Er kennt nicht nur die Stadt, sondern auch die Museen und Cafés. Er geht auch auf alle persönlichen Wünsche ein und plant die Tour entsprechend der Bedürfnisse seiner Kunden.

Auf dieser Tour bin erstmal auf die vielen Museen in Wien aufmerksam geworden. Das ja Wahnsinn. Um nur einige zu nennen an denen wir vorbeigelaufen sind:

Kunsthistorisches Museum
Secession
Albertina (Dürer Drucke im original!)
Archäologisches Grabungsfeld auf Michaelerplatz (Mauerreste aus der Römerzeit)
Nationalbibliothek
Demel Museum
Kindermuseum
Hofburg
Leopold Museum
Museum moderner Kunst
Museumsquartier
Naturhistorisches Museum
Schmetterlinghaus
Sisi Museum

Und es gibt noch unzählige mehr. Für die Wiener Steuerzahler kann ich nur hoffen, dass die sich alle selbst tragen.

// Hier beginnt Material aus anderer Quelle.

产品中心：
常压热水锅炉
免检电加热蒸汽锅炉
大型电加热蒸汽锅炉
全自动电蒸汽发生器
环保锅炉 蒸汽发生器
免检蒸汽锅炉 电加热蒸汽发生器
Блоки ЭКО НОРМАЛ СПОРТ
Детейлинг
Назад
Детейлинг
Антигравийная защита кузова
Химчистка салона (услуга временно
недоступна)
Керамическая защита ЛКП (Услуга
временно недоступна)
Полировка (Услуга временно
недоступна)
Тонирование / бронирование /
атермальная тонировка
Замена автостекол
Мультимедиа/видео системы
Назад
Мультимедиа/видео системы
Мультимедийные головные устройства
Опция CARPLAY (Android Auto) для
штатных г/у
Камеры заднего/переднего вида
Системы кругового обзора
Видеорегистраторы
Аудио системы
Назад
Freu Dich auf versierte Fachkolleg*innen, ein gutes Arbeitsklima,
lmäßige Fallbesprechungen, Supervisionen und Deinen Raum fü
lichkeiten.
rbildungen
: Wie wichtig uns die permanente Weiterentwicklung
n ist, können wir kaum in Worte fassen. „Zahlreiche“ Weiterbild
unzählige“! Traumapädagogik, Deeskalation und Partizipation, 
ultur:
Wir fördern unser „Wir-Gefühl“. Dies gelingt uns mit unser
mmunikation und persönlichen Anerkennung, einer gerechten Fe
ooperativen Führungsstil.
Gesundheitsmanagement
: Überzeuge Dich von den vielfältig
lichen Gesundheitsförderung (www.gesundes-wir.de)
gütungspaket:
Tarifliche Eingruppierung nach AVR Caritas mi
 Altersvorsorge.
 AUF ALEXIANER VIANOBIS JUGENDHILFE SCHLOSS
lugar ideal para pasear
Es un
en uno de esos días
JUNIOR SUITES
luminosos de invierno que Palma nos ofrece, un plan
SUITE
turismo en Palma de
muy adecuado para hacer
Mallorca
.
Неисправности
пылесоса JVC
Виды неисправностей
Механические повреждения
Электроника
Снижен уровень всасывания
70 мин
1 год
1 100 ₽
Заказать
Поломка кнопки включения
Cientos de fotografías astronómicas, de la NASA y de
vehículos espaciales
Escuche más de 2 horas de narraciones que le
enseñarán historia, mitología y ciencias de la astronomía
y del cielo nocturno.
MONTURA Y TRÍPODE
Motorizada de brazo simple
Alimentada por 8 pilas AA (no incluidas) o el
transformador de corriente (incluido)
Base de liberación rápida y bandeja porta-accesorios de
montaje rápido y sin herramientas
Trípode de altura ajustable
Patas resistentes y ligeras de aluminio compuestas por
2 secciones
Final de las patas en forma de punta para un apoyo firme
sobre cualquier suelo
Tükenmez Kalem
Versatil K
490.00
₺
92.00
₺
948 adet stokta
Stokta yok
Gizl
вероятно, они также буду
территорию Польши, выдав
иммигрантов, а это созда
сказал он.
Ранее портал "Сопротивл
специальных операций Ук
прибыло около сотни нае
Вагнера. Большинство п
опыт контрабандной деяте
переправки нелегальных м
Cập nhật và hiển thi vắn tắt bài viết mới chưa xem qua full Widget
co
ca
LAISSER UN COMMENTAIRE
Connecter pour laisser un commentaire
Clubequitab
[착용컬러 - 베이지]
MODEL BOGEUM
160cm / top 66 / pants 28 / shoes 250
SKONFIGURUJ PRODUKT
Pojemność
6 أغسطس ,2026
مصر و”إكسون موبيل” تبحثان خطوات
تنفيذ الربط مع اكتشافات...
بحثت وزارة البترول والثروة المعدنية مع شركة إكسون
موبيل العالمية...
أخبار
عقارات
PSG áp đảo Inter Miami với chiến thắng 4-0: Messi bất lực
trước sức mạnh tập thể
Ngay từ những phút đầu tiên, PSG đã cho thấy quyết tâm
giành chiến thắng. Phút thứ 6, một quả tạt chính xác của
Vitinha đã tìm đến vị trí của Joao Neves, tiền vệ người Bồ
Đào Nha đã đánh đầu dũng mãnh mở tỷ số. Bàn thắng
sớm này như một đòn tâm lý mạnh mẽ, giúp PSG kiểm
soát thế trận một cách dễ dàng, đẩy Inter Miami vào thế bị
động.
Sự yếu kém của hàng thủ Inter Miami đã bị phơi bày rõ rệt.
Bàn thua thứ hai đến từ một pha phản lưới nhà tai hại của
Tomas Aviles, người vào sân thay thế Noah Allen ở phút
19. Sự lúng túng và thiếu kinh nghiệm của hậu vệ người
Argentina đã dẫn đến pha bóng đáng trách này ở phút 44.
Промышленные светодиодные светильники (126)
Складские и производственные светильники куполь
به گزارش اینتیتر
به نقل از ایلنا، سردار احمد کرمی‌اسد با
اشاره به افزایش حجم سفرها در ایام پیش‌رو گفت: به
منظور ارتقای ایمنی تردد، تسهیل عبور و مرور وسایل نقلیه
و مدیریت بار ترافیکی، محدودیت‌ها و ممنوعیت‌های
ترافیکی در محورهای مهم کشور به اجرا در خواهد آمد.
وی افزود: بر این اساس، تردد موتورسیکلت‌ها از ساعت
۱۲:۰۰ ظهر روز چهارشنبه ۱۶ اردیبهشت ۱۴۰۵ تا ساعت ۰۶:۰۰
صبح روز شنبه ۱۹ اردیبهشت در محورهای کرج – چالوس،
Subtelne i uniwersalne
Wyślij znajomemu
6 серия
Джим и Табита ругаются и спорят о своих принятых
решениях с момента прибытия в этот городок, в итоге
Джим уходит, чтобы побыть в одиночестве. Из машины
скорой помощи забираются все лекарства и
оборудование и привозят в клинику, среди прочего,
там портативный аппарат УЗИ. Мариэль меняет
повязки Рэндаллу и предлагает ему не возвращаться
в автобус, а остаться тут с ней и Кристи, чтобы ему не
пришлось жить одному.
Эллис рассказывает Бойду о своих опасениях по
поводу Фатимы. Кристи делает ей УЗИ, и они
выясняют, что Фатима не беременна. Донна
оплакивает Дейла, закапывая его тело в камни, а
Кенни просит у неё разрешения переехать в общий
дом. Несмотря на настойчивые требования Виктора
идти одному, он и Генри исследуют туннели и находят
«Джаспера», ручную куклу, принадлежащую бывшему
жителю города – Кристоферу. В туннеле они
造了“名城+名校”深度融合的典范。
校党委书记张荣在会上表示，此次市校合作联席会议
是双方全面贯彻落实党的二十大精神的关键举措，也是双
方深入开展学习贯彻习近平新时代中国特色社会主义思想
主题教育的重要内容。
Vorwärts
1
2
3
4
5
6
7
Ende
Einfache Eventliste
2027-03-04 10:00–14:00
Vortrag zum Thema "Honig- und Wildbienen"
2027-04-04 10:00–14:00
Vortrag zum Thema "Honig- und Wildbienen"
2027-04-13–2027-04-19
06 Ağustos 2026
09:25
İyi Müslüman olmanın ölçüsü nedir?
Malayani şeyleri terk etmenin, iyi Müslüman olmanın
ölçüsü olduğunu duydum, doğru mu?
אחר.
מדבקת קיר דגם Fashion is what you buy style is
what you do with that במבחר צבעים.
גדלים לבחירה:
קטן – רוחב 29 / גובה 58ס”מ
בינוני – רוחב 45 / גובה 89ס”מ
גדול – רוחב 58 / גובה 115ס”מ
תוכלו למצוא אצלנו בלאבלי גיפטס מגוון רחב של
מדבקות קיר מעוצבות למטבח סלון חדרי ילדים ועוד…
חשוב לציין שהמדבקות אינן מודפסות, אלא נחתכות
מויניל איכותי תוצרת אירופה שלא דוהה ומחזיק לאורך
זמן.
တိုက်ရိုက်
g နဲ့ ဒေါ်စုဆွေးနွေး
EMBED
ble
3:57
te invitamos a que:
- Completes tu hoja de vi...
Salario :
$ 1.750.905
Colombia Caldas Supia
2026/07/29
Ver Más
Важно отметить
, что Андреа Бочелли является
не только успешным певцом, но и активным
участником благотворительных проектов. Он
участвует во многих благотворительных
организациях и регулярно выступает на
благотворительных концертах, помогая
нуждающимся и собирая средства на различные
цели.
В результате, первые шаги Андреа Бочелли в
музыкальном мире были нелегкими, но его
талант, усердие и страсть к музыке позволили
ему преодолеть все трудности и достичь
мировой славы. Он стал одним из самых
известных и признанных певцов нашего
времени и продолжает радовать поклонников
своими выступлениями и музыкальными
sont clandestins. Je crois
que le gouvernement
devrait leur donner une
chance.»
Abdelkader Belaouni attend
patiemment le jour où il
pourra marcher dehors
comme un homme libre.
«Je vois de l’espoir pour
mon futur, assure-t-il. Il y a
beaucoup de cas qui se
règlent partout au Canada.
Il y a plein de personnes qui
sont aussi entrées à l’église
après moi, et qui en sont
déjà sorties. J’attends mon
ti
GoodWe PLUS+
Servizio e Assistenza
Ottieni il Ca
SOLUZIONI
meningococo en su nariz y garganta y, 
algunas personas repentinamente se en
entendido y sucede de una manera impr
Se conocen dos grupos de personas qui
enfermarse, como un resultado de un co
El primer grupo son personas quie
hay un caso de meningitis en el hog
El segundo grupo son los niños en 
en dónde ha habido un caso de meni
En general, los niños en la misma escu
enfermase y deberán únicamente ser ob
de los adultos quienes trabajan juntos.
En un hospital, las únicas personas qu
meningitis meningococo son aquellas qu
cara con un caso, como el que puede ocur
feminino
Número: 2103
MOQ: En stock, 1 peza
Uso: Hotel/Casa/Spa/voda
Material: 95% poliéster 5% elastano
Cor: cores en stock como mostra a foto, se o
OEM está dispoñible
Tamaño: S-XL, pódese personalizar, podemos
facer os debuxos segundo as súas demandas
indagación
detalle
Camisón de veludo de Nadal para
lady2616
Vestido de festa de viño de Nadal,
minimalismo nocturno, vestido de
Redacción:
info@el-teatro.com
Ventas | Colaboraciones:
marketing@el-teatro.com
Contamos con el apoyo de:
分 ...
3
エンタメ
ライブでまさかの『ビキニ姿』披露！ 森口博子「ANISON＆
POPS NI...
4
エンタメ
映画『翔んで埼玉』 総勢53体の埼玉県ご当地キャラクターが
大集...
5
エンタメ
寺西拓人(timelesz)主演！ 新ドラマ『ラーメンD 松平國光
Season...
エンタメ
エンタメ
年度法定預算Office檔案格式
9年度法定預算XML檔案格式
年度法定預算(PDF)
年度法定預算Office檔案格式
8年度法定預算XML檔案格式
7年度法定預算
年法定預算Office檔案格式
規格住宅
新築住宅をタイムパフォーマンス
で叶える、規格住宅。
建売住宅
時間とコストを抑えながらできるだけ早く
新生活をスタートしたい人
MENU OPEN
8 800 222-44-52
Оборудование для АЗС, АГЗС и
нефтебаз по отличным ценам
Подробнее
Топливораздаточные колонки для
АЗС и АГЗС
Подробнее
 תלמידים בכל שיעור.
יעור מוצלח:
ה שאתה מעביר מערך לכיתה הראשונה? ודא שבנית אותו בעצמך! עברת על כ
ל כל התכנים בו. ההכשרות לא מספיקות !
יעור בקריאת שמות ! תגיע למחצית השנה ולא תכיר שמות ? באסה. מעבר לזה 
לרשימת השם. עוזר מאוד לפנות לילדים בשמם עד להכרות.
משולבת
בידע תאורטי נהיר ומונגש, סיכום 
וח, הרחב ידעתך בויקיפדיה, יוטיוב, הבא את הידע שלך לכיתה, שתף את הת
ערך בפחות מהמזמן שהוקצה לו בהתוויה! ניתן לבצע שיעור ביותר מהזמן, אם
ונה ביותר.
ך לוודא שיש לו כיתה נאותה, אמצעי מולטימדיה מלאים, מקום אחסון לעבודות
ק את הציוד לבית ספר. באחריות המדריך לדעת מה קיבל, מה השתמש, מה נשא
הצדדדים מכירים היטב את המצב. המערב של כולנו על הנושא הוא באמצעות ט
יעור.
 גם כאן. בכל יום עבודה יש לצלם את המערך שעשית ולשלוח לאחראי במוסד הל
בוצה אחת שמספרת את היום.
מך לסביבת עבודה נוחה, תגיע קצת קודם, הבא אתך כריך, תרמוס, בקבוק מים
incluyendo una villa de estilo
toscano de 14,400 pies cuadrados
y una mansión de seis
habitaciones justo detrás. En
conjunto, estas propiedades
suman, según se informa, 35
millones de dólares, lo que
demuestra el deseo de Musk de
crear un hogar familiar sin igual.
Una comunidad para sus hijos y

Nach Besichtigung der wichtigsten Kirchen, Theater, Opern und Plätze trennten sich unsere Wege am berühmten Café central. Ich gab Wolfgang noch einen Saft aus und dann war Schluß nach 3 dreiviertel Stunden. Ein wirklich gelungener Tag.

Wolfgang verriet mit noch, warum der Tourismus immer noch nicht auf Hochtouren läuft in Wien. Aus dem einfachen Grund, dass man im Café central sofort ein Platz bekam. Der Normalzustand ist Schlangestehen. Außerdem seien auf dem Stephansplatz viel zu wenig Menschen zu sehen. Woran liegt das, wollte ich wissen.

Die asiatischen Gäste sind bisher fast vollständig weggeblieben. Und tatsächlich ich habe auch kaum Asiaten gesehen. Aber die machen im Sommer seiner Einschätzung nach mindestens 50% der Besucher aus.

Das wird die heimische Wirtschaft leider sehr treffen.

Das war ein kurzer Abriß meines dreitägigen Besuchs in Wien. Leider kann ich über die App nur acht Fotos hochladen. Eigentlich viel zu wenig. Ich hole das nach, wenn ich wieder am heimischen Rechner sitze und mich über peakd einloggen kann.

Nun sitze ich gerade im Zug nach Prag und werde dort die nächsten vier Tage verbringen. Bis ich dann einen kurzen Abstecher nach Dresden mache und dann wieder in den Norden verdufte.